E il colore? Tu pensi di poterlo…
Il colore, come le persone, si influenzano a vicenda. Il colore perde la matericità della pittura, ma acquisisce il movimento, cosa che la pittura statica non ha. Non esiste mai qualcosa di perfetto, c’è sempre un pro e un contro. Certo, dopo aver lavorato per cinque ore su un video, quando mi metto a dipingere, sento il profumo della trementina, vedo la matericità dell’olio e volo.
E per le tue sperimentazioni future, vorresti andare verso gli NFT e fare nuove sperimentazioni in termini di pittura?
Non ho delle direzioni precise. L’unica direzione è la qualità visiva dell’opera. L’opera deve essere rappresentativa, deve comunicare un messaggio. Può essere anche solo un messaggio di cromoterapia. Ho venduto un quadro, uno studio cromoterapico, perché i colori davano armonia, tranquillità, serenità. Ci sono quadri drammatici che danno il contrario. Noi tutti amiamo definirci artisti, ma siamo persone. Attraverso di noi si crea l’arte. Quando inizio a dipingere ho un’idea, poi la tela mi guarda e mi dice cosa fare. Il rosso è il complementare del verde, il viola del giallo.

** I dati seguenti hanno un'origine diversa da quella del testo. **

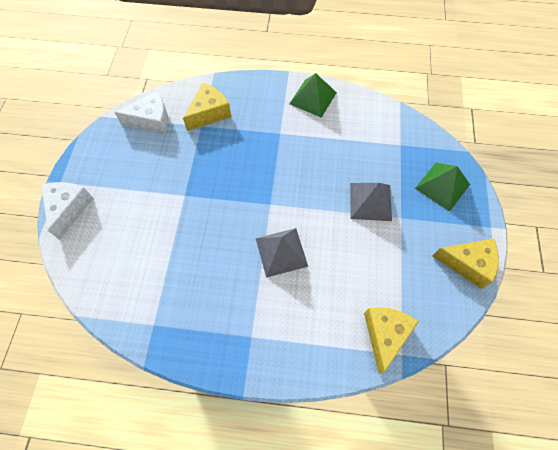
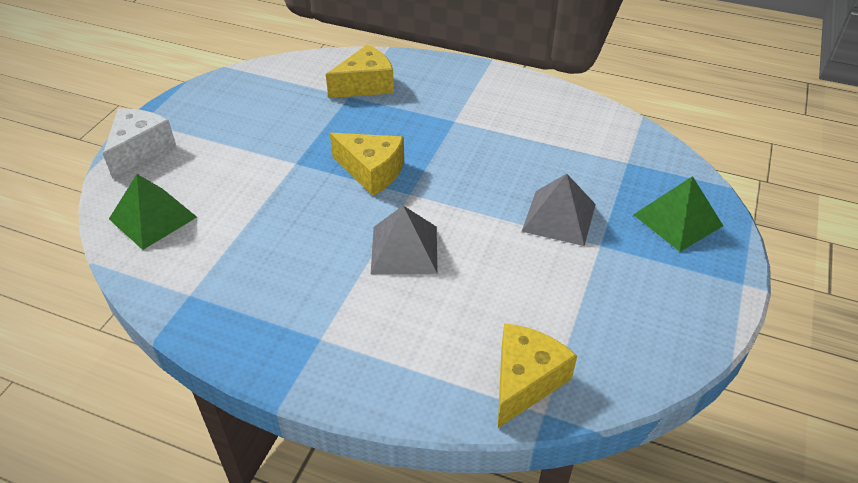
camera: 15 degrees right, 20 degrees down
(151, 121) = (287, 80): white cheese -> none
(313, 98) = (515, 92): green pyramid -> green pyramid (153, 218)
(467, 264) = (689, 321): yellow cheese -> yellow cheese (372, 171)

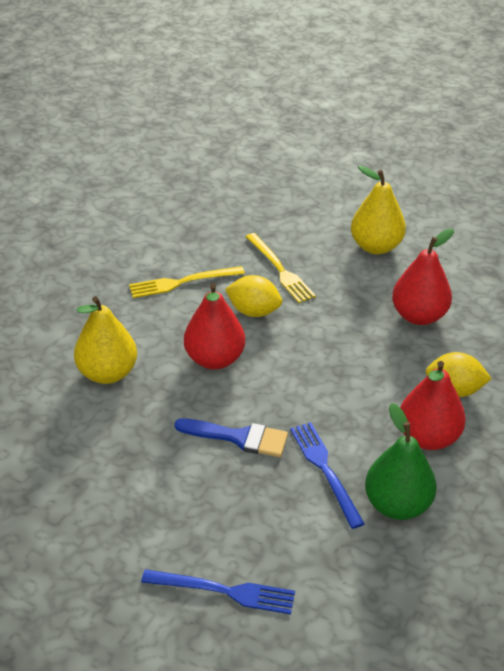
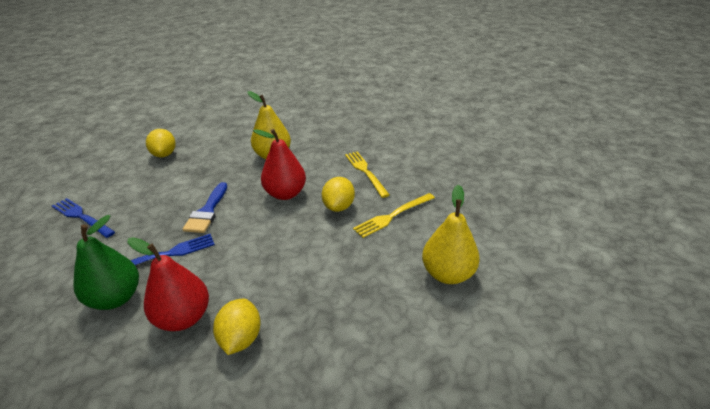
camera: 85 degrees right, 5 degrees down
(54, 515) = (164, 154): none -> yellow lemon
(223, 591) = (82, 217): blue fork -> blue fork turned 120 degrees clockwise
(419, 316) = (347, 309): red pear -> none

Esistono delle regole, e la tela mi guida in questo senso.
Quindi, l’artista mantiene un rapporto con il proprio lavoro più che con le influenze esterne. Come fa l’artista a mantenere la propria libertà?
Se ha un suo linguaggio e una sua cifra, la mantiene. Io posso reinterpretare un quadro di Bonnard secondo i miei stilemi. Ci sono collezionisti che mi dicono: “Molto bello, ma io preferisco quelli stile Richter.” In realtà, è una frase senza senso, perché ci sono miniature sconvolgenti e quadri enormi del Settecento che sono inguardabili.
Bene, c’è qualche aspetto della tua ricerca artistica di cui non abbiamo parlato e che ti piacerebbe far emergere?
Che la gente impari a vedere. Juliet mi ha fatto un’intervista e mi ha detto: “David Hockney sostiene che la pittura non morirà mai. Lei cosa ne pensa?” Io ho risposto: “Penso che abbia ragione. Non morirà mai. Dalla pittura rupestre ad oggi e al futuro. Anzi, ci sono dei quadri come ‘La flagellazione’ di Piero della Francesca a Urbino, che sembra dipinto nel 3000, perché ci sono diversi campi, un’azione, ecc. La luce catturata da Caravaggio è indimenticabile per millenni.” Voglio cercare di migliorarmi e di cercare ciò che è poetico.